A large proportion of healthy adults enjoy drinking beer and wine regularly. But, there is always a thin line between ‘normal’ and too much alcohol. Yes, many people do wonder just how much alcohol is too much. So, taking how many drinks a day qualifies as being an alcoholic?
How much drinking is too much?
It turns out that the threshold of becoming an alcoholic is lower than most people imagine. According to studies, men consuming more than 4 drinks per day or 14 in a week are considered heavy drinkers. On the other hand, women taking more than 3 drinks per day or 7 in a week are considered alcoholics. Nonetheless, these levels are measured on a standard-sized quantity, which stipulates that a drink should contain pure alcohol content of approximately 14 grams. This limit is equivalent to 5 ounces of wine, 12 ounces of beer, 8-9 ounces of malt liquor, and 1.5 ounces of hard liquor.
Clearly, it is very easy to consume more than the standard level, even in a single sitting. Considering that many alcohol glasses hold more than the standard amount, taking two glasses over a meal will automatically exceed this limit. Similarly, drunkenness is a popular misconception regarding alcoholism. Research shows that some people are highly tolerant to alcohol since they experience mild and slow after-effects after taking several alcoholic drinks. Therefore, even more people are at risk of suffering from alcoholism but they actually aren’t aware of it!
Facts about Alcoholism.
Studies show that women are more vulnerable to alcohol but alcohol abuse tends to be more prevalent among men. That said, the effects of alcohol cut across the social divide. Anyone can be an alcoholic and of course there is a danger in drinking too much. It can cause significant harm to the body, leading to several health disorders and even death. Some of the common health disorders caused by alcoholism include liver problems, heart or nerve damage, sexual dysfunction, and memory problems. There is also the socio-economic ripple effects caused by alcohol abuse around the world.
Now, how do you fight against alcoholism? Well, there are a number of ways to stop drinking but the key is to stay committed on the course.
Ways to Fight Alcohol Addiction
It is important to note that any alcohol addiction methods should be applied through help from professionals and people around you such as family, counselors, therapists, psychologists, friends etc. In other words, there is no fool-proof way to stop drinking and the solution will definitely depend on your situation. Here are a few effective ways to stop drinking:
Medications and Treatment (The Sinclair Method)
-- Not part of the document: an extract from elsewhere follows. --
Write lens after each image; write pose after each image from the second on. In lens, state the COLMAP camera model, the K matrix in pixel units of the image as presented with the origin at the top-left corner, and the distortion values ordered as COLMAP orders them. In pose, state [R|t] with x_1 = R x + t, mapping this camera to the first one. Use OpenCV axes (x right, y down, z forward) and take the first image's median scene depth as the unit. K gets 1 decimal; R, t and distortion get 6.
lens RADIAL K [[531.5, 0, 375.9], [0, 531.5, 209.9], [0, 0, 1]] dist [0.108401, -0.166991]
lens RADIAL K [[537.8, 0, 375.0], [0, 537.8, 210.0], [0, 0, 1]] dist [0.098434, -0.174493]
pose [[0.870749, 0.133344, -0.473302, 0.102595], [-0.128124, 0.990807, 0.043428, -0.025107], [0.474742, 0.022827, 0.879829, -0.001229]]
Although no drug can instantly cure alcoholism, some can help you through your recovery journey. For example, The Sinclair Method (TSM) otherwise known as TSM Alcohol Treatment is a highly effective technique that makes you lose interest in drinking. This alcohol treatment method uses an approach known as pharmacological extinction. It involves the use of an opiate blocker, which turns the human habit-forming behavior into an erasing behavior. Hence, it returns your alcohol craving to the state where it was at during the pre-addiction stage. TSM involves taking Nalmefene and Naltrexone an hour before you consume your first daily drink. You will do so for an entire lifetime as long as you choose to continue taking alcohol. The chemical contained in TSM drugs serves to disrupt your body’s reward cycle or behavior, causing you to desire fewer drinks. Studies suggest that TSM can either work on its own or when combined with therapy.
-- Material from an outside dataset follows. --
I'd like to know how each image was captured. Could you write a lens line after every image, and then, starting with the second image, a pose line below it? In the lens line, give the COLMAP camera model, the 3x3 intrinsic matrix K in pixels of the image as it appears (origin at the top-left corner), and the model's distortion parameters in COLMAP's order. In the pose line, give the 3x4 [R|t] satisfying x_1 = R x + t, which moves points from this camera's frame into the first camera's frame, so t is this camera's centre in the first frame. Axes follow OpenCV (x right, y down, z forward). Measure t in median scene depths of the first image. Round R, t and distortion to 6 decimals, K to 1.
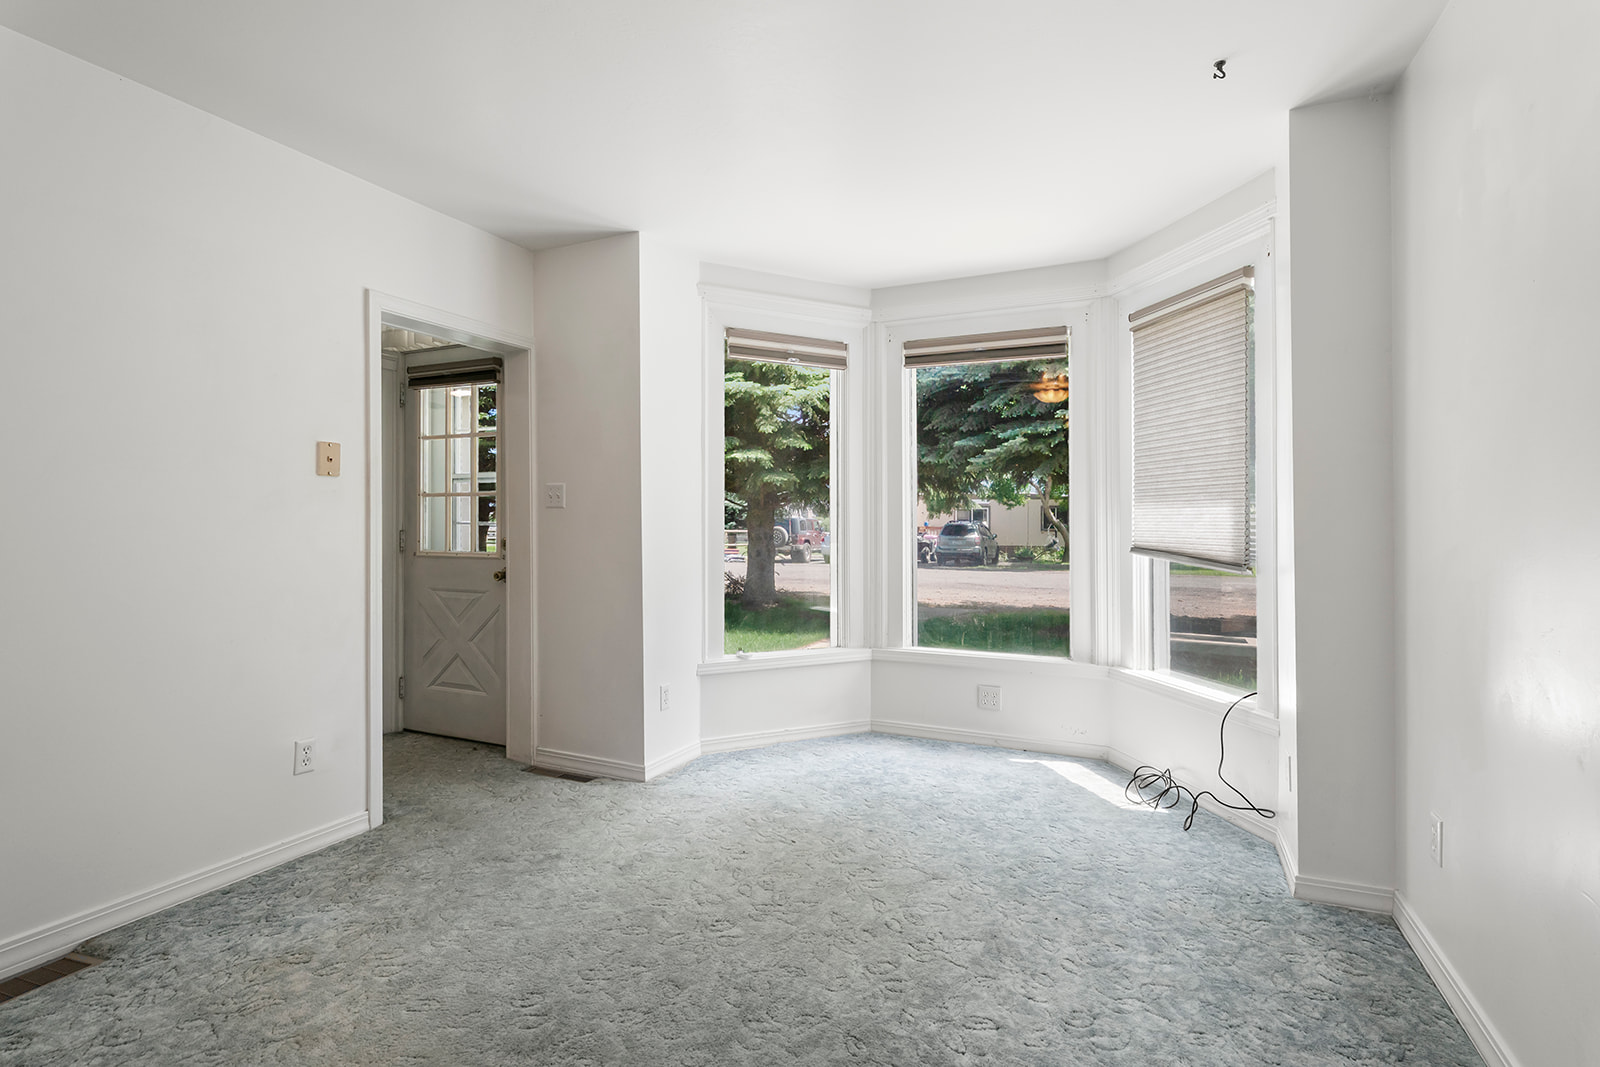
lens RADIAL K [[740.4, 0, 828.7], [0, 740.4, 525.0], [0, 0, 1]] dist [0.002578, -0.001923]
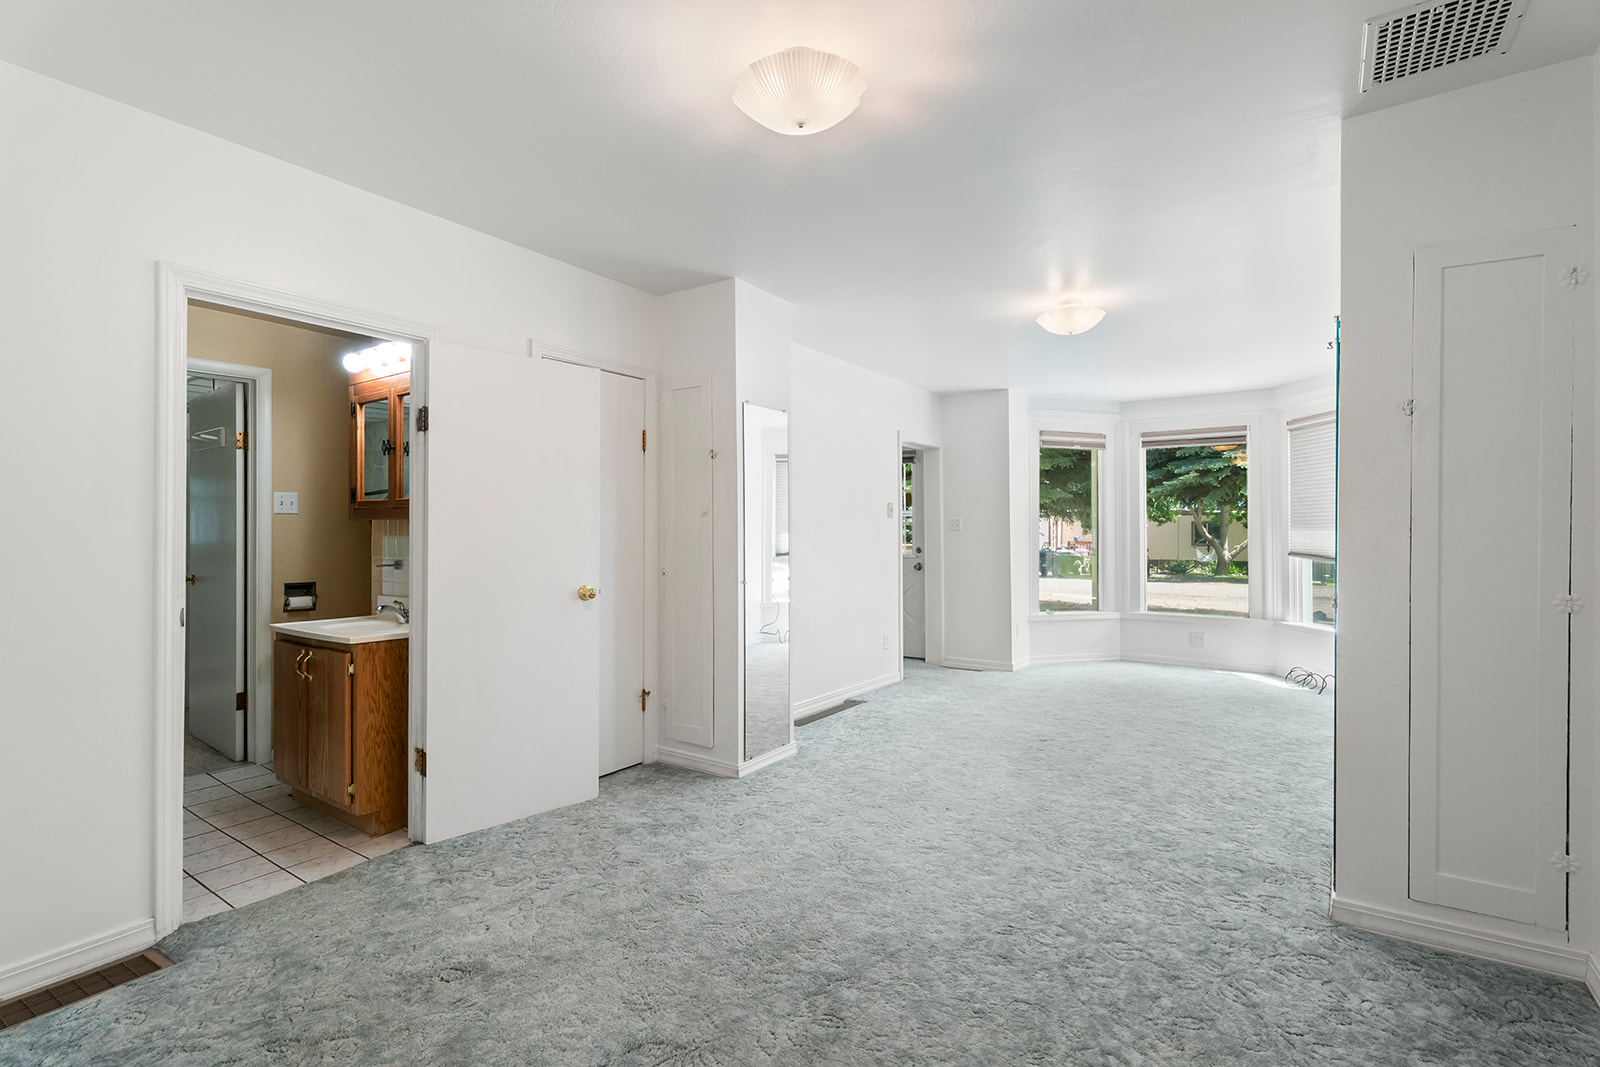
lens RADIAL K [[740.4, 0, 805.6], [0, 740.4, 532.4], [0, 0, 1]] dist [0.002578, -0.001923]
pose [[0.982239, -0.000839, -0.187631, -0.334110], [-0.000992, 0.999953, -0.009663, 0.000026], [0.187631, 0.009677, 0.982192, -0.814916]]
Joining a support group can help you take the initiative to quit or reduce drinking. Also, a therapist-led group comes in handy during recovery as it assists you to stay on track. Both of these options offer solace and advise to reach your goals and in the end help you stop being an alcoholic.
Support networks can also be an effective way to stop drinking. Leaning on family and the right friends will build your support network in your journey to stop drinking. They are likely to support you through therapy and other personal issues that might otherwise push you to alcoholism. Also hang around sober friends as this is important to staying on track towards a sober life.
Managing Drinking Urges
Most alcohol urges last for about 15 to 30 minutes. Although this may seem like a short time, it is often hard to resist them. You could try to substitute your drinking urges with other habits like chewing gum, eating foods that reduce alcohol cravings, etc.
Explore Other Fun Activities
You could also find an interesting activity that will help keep you busy and perhaps help you reduce your time on the den. Having a fun activity can actually occupy your mind whenever the drinking urge comes. You can start a routine for exercising or any other constructive hobby you are into. As you exercise or participate in other exciting undertakings, your brain releases endorphins, a brain chemical that will make you feel good: a feeling you won’t seek to find in a drink.
Stopping drinking alcohol is easier said than done but you will get there! Again, there is no magical route but a combination of approaches can help you reduce and in the end help you stop drinking. Remember, alcoholism is a disease and you should always seek medical assistance if you are really struggling to quit drinking.